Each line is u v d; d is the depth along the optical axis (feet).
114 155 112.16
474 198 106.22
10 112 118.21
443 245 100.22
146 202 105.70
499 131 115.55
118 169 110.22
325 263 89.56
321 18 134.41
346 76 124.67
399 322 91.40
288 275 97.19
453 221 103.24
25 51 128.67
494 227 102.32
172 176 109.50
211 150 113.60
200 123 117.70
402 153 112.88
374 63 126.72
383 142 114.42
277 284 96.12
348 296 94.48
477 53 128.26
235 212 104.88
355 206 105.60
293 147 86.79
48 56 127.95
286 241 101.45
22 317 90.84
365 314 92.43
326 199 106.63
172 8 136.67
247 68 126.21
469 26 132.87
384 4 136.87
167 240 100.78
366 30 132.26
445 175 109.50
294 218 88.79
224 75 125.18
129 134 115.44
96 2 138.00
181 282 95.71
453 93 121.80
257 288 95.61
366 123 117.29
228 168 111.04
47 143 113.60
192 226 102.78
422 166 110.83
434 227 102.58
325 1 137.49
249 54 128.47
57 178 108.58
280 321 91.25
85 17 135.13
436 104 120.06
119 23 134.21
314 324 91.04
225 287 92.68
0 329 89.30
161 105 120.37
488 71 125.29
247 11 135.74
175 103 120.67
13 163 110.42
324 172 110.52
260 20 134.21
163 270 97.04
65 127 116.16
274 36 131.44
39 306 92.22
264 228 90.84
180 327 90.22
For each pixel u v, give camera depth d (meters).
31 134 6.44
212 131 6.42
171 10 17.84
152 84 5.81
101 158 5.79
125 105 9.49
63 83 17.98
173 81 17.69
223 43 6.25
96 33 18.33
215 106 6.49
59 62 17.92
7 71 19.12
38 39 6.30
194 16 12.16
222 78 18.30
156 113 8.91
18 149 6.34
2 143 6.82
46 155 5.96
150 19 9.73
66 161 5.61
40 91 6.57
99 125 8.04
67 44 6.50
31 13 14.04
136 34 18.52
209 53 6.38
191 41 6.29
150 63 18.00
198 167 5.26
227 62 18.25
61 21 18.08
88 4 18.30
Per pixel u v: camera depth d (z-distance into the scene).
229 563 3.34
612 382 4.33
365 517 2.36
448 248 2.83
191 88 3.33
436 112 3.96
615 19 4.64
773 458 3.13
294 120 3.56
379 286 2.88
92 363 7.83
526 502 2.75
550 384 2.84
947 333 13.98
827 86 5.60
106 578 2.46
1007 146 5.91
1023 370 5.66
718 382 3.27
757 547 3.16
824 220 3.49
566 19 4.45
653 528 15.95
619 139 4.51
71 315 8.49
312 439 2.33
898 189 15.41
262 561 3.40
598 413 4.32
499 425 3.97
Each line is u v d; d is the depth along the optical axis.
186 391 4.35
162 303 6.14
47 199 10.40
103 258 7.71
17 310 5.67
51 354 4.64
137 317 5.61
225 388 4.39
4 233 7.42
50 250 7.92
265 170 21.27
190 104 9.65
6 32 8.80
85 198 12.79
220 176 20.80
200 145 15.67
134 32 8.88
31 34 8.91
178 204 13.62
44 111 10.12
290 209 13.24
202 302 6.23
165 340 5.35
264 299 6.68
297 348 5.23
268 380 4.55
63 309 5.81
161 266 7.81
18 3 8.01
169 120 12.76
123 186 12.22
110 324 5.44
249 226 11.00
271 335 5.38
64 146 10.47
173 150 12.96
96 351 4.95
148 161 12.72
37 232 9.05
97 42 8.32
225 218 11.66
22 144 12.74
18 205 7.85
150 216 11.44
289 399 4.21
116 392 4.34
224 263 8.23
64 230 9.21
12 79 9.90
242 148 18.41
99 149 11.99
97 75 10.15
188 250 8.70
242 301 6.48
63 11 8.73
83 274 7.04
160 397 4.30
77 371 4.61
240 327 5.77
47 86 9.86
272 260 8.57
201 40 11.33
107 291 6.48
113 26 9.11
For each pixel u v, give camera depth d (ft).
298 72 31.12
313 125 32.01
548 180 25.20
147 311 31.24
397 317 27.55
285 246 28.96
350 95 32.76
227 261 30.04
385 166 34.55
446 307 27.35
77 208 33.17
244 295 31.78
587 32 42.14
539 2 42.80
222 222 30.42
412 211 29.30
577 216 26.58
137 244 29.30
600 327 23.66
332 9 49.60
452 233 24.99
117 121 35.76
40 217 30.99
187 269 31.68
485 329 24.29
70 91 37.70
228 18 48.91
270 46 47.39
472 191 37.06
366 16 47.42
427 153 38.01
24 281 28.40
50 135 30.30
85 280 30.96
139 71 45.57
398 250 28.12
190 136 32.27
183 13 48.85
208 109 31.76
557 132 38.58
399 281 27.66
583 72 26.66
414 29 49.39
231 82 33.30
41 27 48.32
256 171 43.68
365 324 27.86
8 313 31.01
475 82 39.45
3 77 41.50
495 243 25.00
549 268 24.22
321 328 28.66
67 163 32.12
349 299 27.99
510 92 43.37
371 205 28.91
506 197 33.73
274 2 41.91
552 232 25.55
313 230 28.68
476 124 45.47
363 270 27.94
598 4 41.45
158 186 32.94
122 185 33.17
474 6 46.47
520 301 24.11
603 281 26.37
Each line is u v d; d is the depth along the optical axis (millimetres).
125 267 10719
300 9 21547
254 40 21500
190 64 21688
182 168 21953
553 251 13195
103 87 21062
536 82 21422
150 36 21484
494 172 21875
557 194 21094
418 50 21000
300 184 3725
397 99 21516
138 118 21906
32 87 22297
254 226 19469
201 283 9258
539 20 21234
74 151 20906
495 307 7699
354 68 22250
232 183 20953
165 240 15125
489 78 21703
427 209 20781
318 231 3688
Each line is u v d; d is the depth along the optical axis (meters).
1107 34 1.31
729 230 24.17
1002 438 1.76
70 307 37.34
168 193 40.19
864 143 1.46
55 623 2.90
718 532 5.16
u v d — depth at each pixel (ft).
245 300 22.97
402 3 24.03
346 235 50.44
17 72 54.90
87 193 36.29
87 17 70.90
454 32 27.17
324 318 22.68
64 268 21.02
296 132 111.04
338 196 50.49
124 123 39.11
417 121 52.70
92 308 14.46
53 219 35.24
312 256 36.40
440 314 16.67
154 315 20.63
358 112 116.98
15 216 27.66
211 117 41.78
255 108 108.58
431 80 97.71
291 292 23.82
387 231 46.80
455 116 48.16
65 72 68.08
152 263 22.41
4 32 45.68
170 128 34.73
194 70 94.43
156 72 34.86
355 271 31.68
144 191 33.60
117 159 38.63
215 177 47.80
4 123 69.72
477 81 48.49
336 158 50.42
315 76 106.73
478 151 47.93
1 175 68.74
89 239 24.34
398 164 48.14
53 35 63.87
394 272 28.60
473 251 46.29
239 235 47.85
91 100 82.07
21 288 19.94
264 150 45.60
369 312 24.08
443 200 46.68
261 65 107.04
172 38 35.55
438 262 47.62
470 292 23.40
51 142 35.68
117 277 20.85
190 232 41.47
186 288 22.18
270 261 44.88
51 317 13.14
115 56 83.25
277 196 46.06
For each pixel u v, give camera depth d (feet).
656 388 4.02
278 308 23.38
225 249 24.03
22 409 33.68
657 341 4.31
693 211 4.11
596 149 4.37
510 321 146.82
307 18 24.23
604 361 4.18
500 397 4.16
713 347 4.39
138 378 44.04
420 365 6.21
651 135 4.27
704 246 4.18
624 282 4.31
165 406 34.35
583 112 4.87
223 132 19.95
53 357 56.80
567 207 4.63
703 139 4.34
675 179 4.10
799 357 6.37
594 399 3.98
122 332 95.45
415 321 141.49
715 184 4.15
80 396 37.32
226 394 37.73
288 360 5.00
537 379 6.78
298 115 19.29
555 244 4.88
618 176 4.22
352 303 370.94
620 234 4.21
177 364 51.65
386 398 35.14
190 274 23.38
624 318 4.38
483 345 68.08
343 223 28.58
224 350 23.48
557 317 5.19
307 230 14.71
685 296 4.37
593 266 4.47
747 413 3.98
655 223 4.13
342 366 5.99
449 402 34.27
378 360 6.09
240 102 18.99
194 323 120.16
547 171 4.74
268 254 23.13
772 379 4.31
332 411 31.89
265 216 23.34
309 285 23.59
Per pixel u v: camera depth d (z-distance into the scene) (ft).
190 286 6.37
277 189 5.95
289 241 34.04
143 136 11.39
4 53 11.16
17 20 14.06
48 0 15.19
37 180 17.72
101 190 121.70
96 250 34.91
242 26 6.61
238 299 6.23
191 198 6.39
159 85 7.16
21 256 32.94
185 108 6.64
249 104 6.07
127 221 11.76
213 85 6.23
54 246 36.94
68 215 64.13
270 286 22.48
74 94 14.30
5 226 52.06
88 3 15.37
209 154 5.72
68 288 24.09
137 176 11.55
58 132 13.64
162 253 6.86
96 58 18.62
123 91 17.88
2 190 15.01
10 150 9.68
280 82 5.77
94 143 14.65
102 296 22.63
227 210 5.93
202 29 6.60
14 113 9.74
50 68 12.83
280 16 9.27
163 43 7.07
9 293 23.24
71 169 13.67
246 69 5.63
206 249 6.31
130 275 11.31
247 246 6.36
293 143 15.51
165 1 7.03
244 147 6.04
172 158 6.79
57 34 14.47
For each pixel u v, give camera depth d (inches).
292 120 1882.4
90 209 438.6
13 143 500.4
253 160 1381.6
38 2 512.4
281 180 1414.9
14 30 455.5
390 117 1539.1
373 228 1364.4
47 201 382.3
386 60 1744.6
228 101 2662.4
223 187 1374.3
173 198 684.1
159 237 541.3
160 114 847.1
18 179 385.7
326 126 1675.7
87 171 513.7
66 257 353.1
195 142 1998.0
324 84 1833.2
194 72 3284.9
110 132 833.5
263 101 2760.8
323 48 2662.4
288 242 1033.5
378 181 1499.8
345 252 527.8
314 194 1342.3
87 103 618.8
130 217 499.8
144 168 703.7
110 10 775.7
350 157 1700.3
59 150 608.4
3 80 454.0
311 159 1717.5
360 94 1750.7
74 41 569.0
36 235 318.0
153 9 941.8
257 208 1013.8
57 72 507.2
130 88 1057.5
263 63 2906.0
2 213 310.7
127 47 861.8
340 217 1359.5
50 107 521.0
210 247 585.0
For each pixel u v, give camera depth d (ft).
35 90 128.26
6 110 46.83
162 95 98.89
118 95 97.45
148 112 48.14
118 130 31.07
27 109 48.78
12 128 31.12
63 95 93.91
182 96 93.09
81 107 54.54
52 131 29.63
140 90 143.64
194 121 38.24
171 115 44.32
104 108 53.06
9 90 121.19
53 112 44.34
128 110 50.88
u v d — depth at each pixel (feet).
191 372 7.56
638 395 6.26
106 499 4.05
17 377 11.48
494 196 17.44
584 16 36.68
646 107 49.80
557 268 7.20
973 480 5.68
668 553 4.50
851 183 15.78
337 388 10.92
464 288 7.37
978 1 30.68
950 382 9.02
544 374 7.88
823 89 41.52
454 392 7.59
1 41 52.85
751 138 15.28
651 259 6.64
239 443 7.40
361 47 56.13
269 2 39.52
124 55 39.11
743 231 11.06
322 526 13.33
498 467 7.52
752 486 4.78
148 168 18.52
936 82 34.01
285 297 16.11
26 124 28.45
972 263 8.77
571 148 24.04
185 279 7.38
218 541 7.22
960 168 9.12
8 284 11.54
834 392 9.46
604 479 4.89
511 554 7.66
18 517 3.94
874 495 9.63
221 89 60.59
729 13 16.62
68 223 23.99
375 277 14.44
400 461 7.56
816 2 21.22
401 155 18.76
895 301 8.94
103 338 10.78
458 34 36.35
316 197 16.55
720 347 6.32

────────────────

TASK STATEMENT » Starting with the first line above and ending with the line that holds "494 227 102.32", restate each line word for word and add nothing else.

REPLY »
Each line is u v d; d is the depth along the optical axis (feet).
114 155 112.16
474 198 106.22
10 112 118.21
443 245 100.22
146 202 105.70
499 131 115.55
118 169 110.22
325 263 89.56
321 18 134.41
346 76 124.67
399 322 91.40
288 275 97.19
453 221 103.24
25 51 128.67
494 227 102.32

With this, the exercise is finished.